- DOCUMENT EXCERPT:
────────
40th anniversary: best game by a White Sox batter

40 years ago today, the White Sox had arguably the greatest one-game clutch performance by any batter in franchise history. It would be an argument not based on the game’s overall importance; it was a routine affair without any real pennant race impact. It’s an argument based just on what the guy did in that game.

And according to at least one metric, no ChiSox hitter ever did as much to help his team win a game as Carlos May did 40 years ago today.

The metric here is Wins Probability Added (WPA). This is the “story stat,” designed to show how each plate appearance affects the chances that a team wins the game. Each squad starts off with a 50/50 chance of winning and the victor ends at 100 percent, and the loser zero percent. It’s a “story stat” because it tries to gauge how the game feels.

And Carlos May was king for the day all those years ago.

On Sept. 3, 1973, the White Sox hosted the Texas Rangers for a Labor Day doubleheader, and May would own the first game.

Early on, not much happened to affect either team’s WPA very much. That’s just the way the stat is designed—big things later move it dramatically. Still, May made the most of his early opportunities at the plate. He drew a walk in the second inning with the Sox down 1-0 (and then later scored the tying run). In the fourth, May hit a routine fly out, but that dropped Chicago’s chances of winning by just two percent. May finally got his first hit in the sixth, a single with no one on and no outs.

In all, he had a mildly positive WPA so far, but he was about to get many more chances to make his mark—and he’d take full advantage of them.

May’s first great moment came in the bottom of the seventh. The Sox had entered the inning trailing Texas 6-2, but had put together a rally. They’d scored one run already to make it 6-3, and had two more men on when May stepped to the plate with two outs. With one swing, May tied it on a three-run homer. Just like that, Chicago’s chances of winning skyrocketed from 12 percent to 52 percent. And there was still plenty of game left to play.
────────
- EXTRACTED INFORMATION:

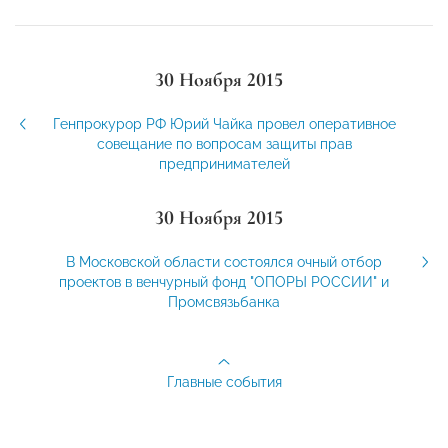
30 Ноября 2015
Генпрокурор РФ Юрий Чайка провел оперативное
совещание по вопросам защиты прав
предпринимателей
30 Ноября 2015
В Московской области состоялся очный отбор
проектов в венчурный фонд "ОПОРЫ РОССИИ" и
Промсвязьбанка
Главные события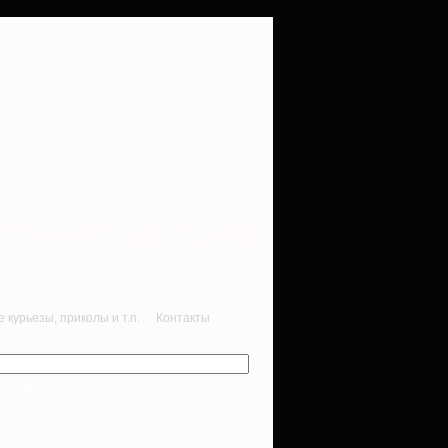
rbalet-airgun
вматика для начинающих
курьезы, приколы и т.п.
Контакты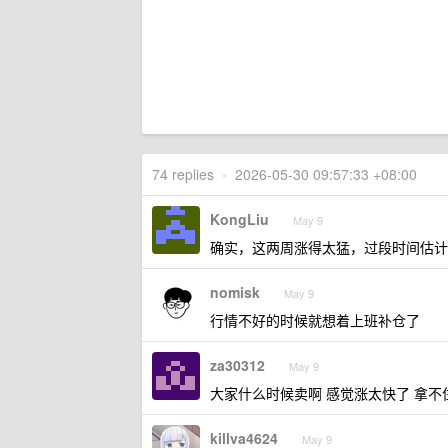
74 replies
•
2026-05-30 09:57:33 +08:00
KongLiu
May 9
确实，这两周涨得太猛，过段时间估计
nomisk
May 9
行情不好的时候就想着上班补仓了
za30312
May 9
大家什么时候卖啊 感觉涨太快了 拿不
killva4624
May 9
────────
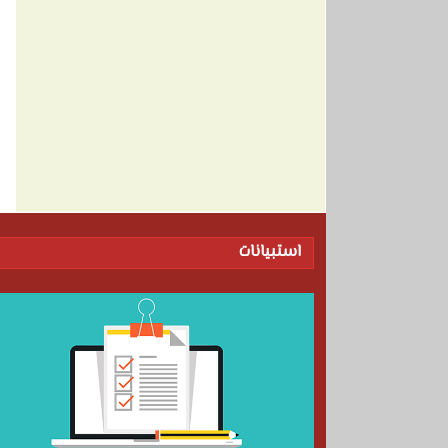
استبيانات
────────
- EXERCISE REQUIREMENTS:
a. In the White Sox article, translate this sentence into Spanish: "And Carlos May was king for the day all those years ago."
b. Write a continuation of the article on Carlos May's 1973 game, starting after its final sentence.

- ANSWERS FOR THE EXERCISE:
a. Y Carlos May fue el rey del día hace ya tantos años.

b.
Texas spurted ahead to another lead, 8-7, and in the bottom of the ninth, May again came to the plate with a chance to be a hero. With a runner on third and two outs, May again drove home the tying run, this time on a sharply hit single. Chicago’s chances for winning again leapt up by 40 percent: from 16 to 56 percent.

The game went into extra innings, and in the bottom of the 11th May again came to the plate. This time he didn’t need to tie the game. It was already tied, 8-8. But there were runners on first and second (though this time with just one out). Chicago had a 71 percent chance of winning, but May made it a full 100 percent with his RBI walk-off single.

In all, Carlos May’s WPA on the game scored at 1.204—meaning he’d done enough by himself to account for 1.2 wins. It’s the best WPA performance by any Chicago White Sox hitter—and it was 40 years ago today.

Aside from that, many other baseball events today celebrate their anniversary or “day-versary” (which is something that happened X-thousand days ago). Here they are, with the better ones in bold if you’d rather just skim.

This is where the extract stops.